And even these numbers are likely an underestimate. The CDC itself notes that mortality reporting is often behind by two months. Connecticut has not submitted its tally for pneumonia and influenza deaths since April 25, and North Carolina has not submitted such data since April 18. The most recent data collected, from the week ending on May 16, is at most 30.6 percent complete.
The likely higher numbers are corroborated by data from the website statista.com, which shows that from February to May 16, the number of COVID-19 deaths was 73,639, and that the number of pneumonia deaths was 89,555. Subtracting the seasonal average for pneumonia leaves 32,555 fatalities unaccounted for. Assuming again that these excess deaths were all caused by the pandemic, this brings the COVID-19 total during that period up to 106,194, an increase of 44 percent.
A review of this data also makes clear that the deadliness of the coronavirus dwarfs that of influenza. The data from statista shows 6,253 deaths from the flu, barely eight percent of the deaths from COVID-19. And even those, the site notes, also include “deaths with pneumonia or COVID-19 also listed as a cause of death.”
The unexplained sharp increase in pneumonia deaths is notable in many of the states that rushed to reopen as early as possible. In Colorado, which let its stay-at-home order expire on April 26, there are 919 coronavirus deaths recorded for April in the CDC’s provisional database and 762 fatalities from pneumonia, more than three times the seasonal average. If the excess deaths are counted as COVID-19, the state’s coronavirus mortality rate jumps by nearly 60 percent. Similarly for Mississippi, which loosened restrictions starting April 27, the real mortality rate is likely at least 49 percent higher.

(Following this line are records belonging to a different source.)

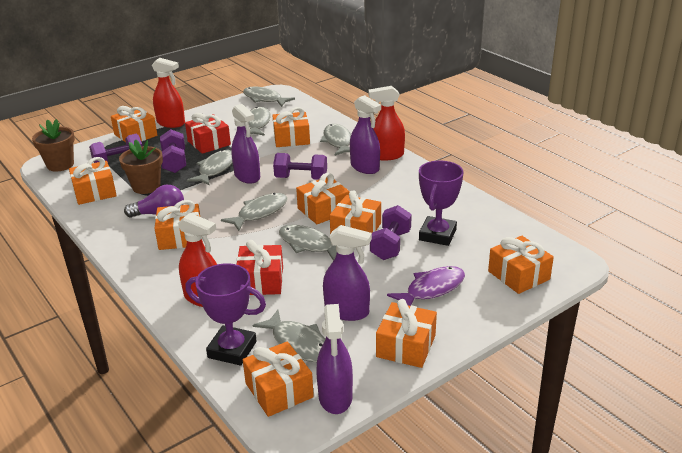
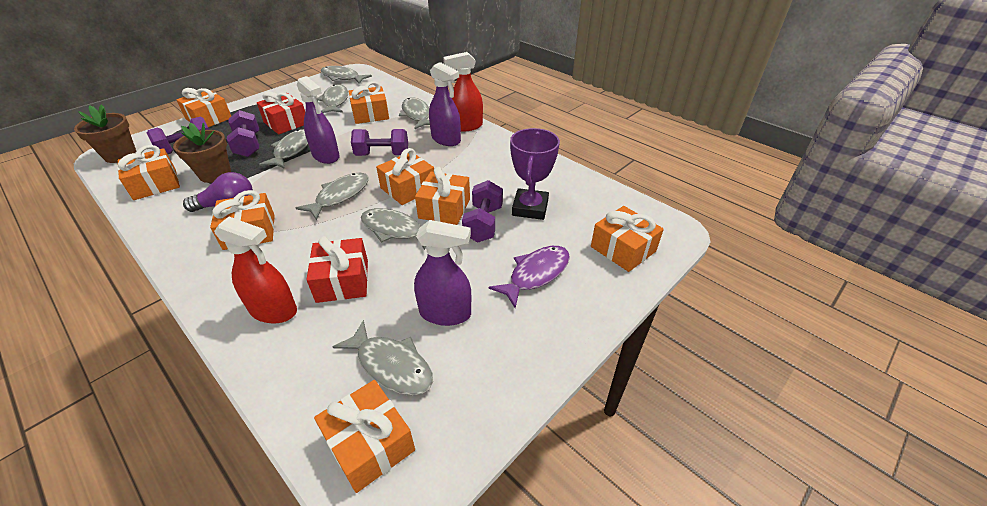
camera: 10 degrees left, 10 degrees up
red spray bottle [152,58,185,128] -> none
purple trophy [185,263,266,366] -> none
purple spray bottle [316,304,353,414] -> none
orange gift [376,299,437,368] -> none

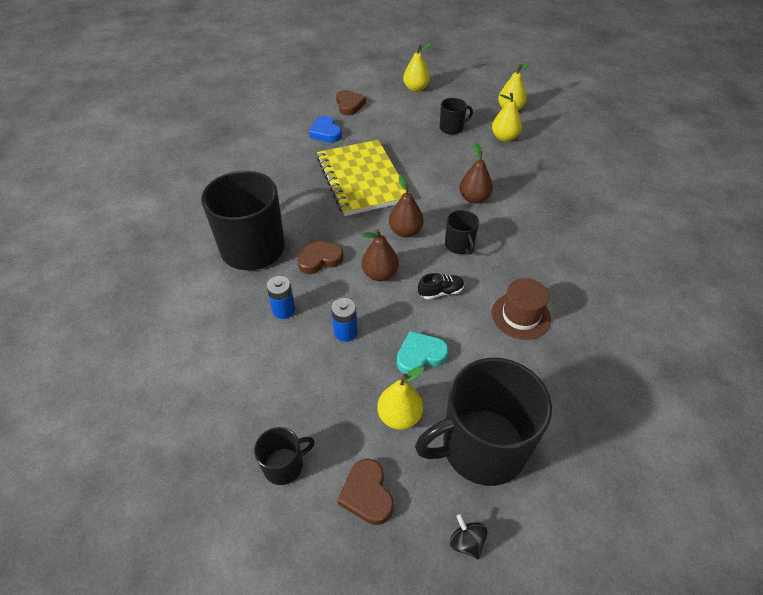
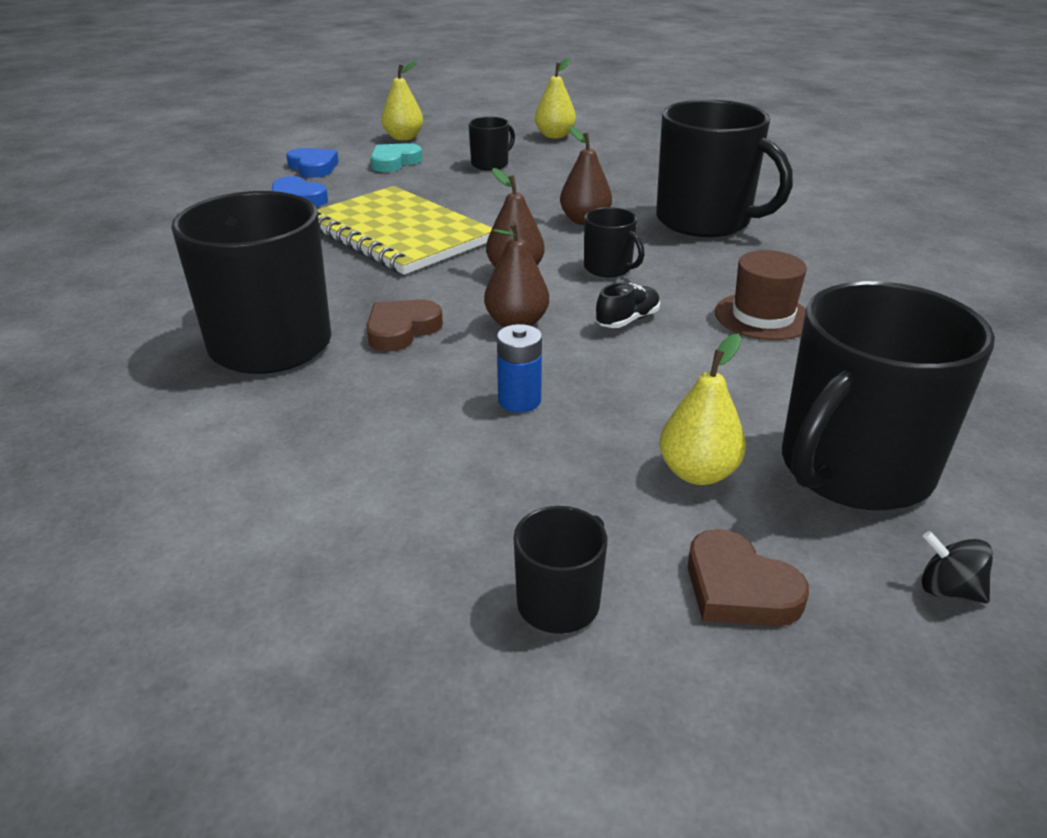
camera: 25 degrees left, 15 degrees down
blue battery [267,276,295,319] -> none
brown heart [336,90,366,115] -> blue heart [286,148,339,178]
turquoise heart [397,331,448,374] -> turquoise heart moved to [371,143,422,172]
yellow pear [492,93,522,142] -> none
none -> black mug [656,100,793,237]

The under-counting of COVID-19 deaths is being obfuscated by the CDC. There is a notable discrepancy between the pneumonia death count cited by the CDC and that cited by its NCHS unit, which is three times as high. The WSWS contacted the CDC to inquire about this discrepancy. The nurse responding on the phone admitted she was new and was unable to render much assistance, though she did agree there was a discrepancy. The call was then transferred to a manager who was also not able to explain the data. The call was transferred to the NCHS, then further transferred to the office of the director and a message was left on their answering machine requesting a callback. No callback came.

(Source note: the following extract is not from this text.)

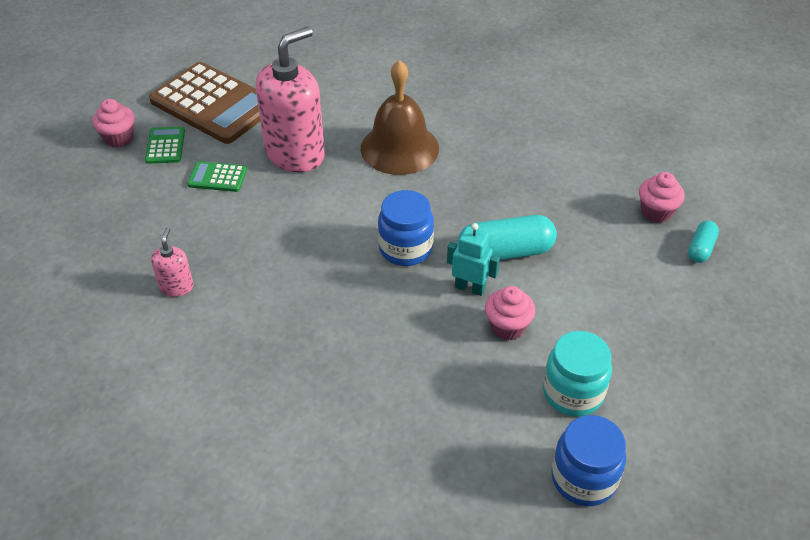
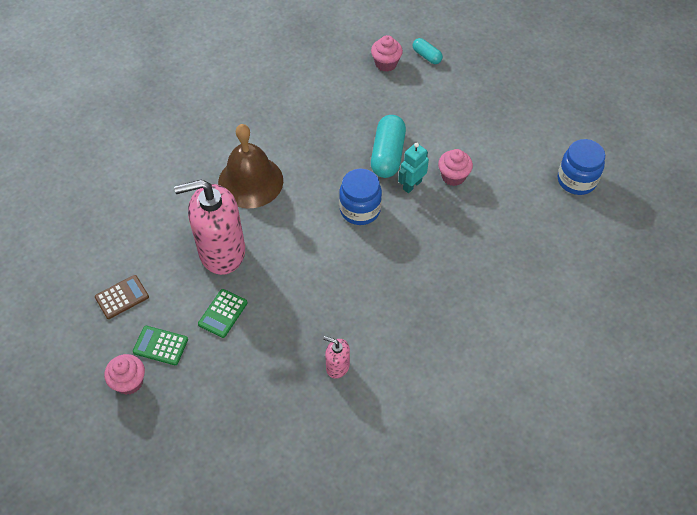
camera: 70 degrees left, 10 degrees up
brown calculator [149,62,260,144] -> brown calculator [95,275,149,319], size x0.44
pink soap dispenser [256,27,325,172] -> pink soap dispenser turned 75 degrees counterclockwise [174,179,245,275]
turquoise jar [543,331,612,416] -> none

Even the 150,000 deaths calculated here could well be an undercount. Pneumonia may not be the only cause of death concealing the lethality of COVID-19, which is not just a respiratory disease, but attacks the lungs, heart, liver and brain. While the CDC does not have national data on heart disease for this year, state public health offices have published data which suggest that some cases of heart disease are ultimately derived from the pandemic.
In Michigan, for example, deaths from heart disease were up 20 percent in April from the total the previous year. Strokes, another potentially fatal symptom of the coronavirus, were up 18 percent from the previous year.
These issues are going to become more pronounced as the White House and state governors press for an even more rapid return to work. From the beginning, the chief concern of President Donald Trump and his cohorts in Washington has been to not spook the markets. The dangers of the pandemic have been downplayed since January, with Trump refusing to implement mass testing until well after the disease had achieved a beachhead in New York City and other areas of the country.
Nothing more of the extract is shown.